--- Input ---
-- Opening Marker --
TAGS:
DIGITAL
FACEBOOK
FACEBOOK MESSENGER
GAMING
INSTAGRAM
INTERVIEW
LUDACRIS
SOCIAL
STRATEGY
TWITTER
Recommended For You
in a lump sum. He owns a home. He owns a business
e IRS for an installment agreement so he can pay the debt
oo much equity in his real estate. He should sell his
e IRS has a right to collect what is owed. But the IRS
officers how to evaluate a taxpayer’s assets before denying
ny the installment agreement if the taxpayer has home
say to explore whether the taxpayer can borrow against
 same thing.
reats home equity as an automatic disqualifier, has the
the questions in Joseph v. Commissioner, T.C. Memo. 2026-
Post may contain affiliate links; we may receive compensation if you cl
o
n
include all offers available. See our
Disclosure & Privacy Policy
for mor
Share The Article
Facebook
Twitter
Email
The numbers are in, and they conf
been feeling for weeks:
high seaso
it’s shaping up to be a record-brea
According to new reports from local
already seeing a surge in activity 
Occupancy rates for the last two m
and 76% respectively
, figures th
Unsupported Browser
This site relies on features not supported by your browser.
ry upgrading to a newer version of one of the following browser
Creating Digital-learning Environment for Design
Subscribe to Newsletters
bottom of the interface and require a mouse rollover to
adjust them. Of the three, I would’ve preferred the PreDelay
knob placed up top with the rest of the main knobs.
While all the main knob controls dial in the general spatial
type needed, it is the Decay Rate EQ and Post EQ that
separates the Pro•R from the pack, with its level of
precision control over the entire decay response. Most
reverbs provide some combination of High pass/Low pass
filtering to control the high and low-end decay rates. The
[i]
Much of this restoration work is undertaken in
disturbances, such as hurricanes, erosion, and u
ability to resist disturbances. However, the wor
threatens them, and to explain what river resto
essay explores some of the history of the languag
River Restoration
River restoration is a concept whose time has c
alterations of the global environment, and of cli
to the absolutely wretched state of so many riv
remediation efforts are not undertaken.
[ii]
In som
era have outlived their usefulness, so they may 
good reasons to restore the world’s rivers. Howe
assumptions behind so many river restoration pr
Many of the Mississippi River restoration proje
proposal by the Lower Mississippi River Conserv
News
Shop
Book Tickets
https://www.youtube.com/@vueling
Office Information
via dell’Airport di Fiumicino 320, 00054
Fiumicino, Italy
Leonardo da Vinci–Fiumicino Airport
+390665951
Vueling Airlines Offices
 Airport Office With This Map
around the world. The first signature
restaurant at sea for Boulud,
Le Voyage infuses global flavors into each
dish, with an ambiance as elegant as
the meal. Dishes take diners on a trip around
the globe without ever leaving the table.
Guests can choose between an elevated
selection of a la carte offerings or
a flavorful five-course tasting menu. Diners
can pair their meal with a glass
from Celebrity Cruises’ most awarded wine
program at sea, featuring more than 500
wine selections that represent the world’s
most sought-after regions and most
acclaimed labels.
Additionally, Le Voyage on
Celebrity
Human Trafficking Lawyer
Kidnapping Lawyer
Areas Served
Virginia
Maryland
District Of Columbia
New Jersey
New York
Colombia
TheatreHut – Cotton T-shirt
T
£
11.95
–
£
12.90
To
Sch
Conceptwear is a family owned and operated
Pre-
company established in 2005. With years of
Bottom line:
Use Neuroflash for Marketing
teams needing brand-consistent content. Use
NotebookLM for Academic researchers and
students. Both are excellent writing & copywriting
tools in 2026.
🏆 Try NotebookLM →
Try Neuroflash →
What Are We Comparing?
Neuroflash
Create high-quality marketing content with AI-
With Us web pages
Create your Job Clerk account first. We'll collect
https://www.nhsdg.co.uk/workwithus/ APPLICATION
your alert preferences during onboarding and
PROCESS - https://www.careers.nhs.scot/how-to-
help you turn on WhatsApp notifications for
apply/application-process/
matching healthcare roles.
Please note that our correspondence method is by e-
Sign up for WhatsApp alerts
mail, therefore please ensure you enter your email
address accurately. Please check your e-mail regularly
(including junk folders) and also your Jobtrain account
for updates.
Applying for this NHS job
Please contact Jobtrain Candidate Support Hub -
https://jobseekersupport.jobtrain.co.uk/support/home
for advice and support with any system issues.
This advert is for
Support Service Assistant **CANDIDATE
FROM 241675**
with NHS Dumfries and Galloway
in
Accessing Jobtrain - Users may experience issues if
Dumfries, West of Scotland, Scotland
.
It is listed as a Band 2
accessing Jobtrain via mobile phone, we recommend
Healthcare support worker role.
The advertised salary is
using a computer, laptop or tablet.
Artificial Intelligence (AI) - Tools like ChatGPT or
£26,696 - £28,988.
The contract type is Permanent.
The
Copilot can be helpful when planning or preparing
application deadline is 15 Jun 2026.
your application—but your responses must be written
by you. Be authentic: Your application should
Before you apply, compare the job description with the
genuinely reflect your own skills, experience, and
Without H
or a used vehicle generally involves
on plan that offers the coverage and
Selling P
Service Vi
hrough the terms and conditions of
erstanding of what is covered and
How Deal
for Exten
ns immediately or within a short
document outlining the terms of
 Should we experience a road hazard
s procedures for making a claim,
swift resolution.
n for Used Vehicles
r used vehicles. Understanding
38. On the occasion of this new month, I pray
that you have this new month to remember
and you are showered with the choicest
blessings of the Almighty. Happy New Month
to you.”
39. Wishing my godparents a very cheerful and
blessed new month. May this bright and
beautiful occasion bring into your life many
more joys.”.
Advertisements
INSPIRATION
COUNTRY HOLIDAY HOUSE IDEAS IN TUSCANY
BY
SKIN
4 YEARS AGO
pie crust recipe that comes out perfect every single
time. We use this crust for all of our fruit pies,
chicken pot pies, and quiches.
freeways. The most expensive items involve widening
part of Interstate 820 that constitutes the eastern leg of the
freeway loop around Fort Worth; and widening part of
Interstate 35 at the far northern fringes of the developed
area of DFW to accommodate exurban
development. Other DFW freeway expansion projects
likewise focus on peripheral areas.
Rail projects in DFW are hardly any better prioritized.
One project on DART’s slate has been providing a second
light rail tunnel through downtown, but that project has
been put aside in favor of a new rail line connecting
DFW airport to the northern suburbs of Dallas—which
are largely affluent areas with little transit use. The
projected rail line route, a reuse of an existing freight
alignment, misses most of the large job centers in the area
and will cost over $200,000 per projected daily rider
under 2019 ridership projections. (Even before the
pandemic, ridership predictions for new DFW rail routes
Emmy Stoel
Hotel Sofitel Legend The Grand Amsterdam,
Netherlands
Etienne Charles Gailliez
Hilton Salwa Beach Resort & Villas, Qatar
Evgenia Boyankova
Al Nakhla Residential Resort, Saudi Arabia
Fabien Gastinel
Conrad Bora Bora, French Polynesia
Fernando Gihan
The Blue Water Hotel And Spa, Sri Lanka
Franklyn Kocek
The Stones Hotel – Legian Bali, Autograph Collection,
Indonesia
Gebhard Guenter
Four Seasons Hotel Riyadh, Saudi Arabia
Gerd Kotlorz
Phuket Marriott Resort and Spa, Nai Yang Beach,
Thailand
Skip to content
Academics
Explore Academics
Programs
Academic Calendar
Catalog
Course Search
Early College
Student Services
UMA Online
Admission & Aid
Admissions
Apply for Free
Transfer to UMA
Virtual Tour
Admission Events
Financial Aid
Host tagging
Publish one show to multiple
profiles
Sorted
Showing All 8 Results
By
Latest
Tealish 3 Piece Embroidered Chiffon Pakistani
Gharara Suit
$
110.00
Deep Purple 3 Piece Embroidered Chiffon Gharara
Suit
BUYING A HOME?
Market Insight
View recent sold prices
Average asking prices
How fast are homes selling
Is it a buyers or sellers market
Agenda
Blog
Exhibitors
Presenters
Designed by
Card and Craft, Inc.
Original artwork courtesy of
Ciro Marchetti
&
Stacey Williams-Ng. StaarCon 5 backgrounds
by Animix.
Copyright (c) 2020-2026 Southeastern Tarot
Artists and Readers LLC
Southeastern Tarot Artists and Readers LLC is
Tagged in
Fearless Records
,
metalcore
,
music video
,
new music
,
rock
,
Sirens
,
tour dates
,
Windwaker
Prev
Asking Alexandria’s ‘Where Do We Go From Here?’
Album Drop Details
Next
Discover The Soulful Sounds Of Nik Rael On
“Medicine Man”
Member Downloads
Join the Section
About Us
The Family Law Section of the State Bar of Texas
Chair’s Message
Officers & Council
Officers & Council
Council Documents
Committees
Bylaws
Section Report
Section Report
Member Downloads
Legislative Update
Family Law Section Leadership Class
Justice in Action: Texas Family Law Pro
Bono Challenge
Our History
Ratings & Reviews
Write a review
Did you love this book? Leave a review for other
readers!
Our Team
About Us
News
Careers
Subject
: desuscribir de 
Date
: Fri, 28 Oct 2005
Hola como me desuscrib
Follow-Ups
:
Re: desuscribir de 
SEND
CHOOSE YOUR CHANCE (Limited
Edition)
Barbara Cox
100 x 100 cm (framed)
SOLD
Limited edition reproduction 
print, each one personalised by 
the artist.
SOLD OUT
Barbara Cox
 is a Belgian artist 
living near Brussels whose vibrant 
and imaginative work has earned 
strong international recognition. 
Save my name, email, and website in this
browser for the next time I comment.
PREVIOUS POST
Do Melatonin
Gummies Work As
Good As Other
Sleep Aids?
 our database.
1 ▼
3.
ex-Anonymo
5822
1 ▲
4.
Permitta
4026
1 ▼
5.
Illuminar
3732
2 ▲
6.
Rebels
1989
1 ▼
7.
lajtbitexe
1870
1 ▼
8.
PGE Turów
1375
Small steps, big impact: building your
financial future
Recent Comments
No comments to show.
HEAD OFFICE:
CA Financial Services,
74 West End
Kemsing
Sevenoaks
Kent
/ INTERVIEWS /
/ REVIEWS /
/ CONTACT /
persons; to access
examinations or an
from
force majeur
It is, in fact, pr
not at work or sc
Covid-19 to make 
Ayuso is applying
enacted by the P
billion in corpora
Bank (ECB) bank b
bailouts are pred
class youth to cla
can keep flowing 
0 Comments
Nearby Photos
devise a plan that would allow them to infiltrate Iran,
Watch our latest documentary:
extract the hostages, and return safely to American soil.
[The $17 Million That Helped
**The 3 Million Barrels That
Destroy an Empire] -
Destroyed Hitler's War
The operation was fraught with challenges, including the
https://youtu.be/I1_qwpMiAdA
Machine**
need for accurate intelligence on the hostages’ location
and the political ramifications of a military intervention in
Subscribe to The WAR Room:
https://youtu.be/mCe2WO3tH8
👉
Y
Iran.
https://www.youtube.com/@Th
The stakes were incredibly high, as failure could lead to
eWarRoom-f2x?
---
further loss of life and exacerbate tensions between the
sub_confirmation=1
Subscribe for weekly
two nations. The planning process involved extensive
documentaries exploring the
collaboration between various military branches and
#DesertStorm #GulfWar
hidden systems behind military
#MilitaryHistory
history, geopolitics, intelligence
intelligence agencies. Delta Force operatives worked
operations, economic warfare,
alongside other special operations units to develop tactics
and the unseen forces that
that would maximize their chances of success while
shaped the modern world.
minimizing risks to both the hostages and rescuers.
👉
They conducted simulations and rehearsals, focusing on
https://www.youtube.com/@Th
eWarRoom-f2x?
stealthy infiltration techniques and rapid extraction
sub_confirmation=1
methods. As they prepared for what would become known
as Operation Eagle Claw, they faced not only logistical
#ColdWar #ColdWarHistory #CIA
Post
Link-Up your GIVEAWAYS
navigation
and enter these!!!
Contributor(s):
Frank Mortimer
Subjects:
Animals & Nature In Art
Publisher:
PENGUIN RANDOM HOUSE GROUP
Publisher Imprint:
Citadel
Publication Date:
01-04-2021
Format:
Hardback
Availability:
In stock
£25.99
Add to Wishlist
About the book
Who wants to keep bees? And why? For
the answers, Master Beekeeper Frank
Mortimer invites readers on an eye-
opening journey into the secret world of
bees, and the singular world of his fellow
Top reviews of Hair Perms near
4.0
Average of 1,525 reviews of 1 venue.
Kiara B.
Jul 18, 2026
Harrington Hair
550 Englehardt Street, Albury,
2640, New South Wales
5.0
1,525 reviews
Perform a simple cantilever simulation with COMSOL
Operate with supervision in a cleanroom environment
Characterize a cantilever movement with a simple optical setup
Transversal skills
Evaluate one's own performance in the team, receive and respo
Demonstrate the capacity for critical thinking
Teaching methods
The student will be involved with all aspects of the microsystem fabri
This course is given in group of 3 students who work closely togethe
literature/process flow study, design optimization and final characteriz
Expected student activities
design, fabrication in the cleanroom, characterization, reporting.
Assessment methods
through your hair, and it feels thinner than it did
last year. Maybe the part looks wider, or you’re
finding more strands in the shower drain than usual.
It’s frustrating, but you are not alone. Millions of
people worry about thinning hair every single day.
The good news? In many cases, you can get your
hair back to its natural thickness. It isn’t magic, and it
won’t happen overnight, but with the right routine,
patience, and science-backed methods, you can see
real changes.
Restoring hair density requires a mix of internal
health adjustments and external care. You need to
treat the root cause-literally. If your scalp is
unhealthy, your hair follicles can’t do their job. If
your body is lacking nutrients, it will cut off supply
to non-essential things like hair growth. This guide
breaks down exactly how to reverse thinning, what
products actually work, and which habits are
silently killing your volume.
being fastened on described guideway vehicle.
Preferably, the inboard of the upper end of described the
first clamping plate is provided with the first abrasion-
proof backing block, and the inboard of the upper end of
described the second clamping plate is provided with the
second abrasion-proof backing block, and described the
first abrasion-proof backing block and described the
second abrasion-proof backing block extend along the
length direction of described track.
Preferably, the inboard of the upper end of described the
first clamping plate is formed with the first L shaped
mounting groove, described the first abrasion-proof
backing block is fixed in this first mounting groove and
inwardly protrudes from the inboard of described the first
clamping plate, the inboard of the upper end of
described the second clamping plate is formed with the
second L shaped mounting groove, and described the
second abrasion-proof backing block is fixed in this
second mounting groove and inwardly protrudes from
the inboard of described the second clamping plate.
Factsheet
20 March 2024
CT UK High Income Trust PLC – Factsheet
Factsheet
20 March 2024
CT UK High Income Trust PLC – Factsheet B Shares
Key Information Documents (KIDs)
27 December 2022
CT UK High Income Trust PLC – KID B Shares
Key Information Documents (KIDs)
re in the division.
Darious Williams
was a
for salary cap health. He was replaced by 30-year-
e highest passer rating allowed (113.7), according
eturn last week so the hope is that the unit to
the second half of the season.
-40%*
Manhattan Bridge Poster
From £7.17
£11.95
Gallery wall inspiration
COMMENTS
-- Closing Marker --
--- What you should do ---
Return the lines containing "upper", taking each one from the listing.

--- Result for this exercise ---
Preferably, the inboard of the upper end of described the
proof backing block, and the inboard of the upper end of
Preferably, the inboard of the upper end of described the
clamping plate, the inboard of the upper end of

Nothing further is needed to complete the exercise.